Copy out the entries below precisely; nothing is to be omitted.

(Dataset entries)
════════

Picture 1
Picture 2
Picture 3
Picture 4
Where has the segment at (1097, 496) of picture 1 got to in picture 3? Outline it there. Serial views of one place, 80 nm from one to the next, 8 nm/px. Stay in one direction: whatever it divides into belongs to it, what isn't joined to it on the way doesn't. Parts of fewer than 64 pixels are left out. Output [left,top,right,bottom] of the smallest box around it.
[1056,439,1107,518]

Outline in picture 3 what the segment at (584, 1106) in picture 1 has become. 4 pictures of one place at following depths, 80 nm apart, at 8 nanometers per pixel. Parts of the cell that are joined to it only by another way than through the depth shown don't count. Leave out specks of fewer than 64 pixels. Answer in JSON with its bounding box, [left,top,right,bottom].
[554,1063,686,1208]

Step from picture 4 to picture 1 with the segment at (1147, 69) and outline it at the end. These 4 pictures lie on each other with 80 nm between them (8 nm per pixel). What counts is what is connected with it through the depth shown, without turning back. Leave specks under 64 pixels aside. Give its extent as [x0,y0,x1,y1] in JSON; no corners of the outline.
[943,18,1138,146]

════════

COMPLETED EXERCISE:
Picture 1
Picture 2
Picture 3
Picture 4
Where has the segment at (1097, 496) of picture 1 got to in picture 3? Outline it there. Serial views of one place, 80 nm from one to the next, 8 nm/px. Stay in one direction: whatever it divides into belongs to it, what isn't joined to it on the way doesn't. Parts of fewer than 64 pixels are left out. Output [left,top,right,bottom] of the smallest box around it.
[1056,439,1107,518]

Outline in picture 3 what the segment at (584, 1106) in picture 1 has become. 4 pictures of one place at following depths, 80 nm apart, at 8 nanometers per pixel. Parts of the cell that are joined to it only by another way than through the depth shown don't count. Leave out specks of fewer than 64 pixels. Answer in JSON with its bounding box, [left,top,right,bottom].
[554,1063,686,1208]

Step from picture 4 to picture 1 with the segment at (1147, 69) and outline it at the end. These 4 pictures lie on each other with 80 nm between them (8 nm per pixel). What counts is what is connected with it through the depth shown, without turning back. Leave specks under 64 pixels aside. Give its extent as [x0,y0,x1,y1] in JSON; no corners of the outline.
[943,18,1138,146]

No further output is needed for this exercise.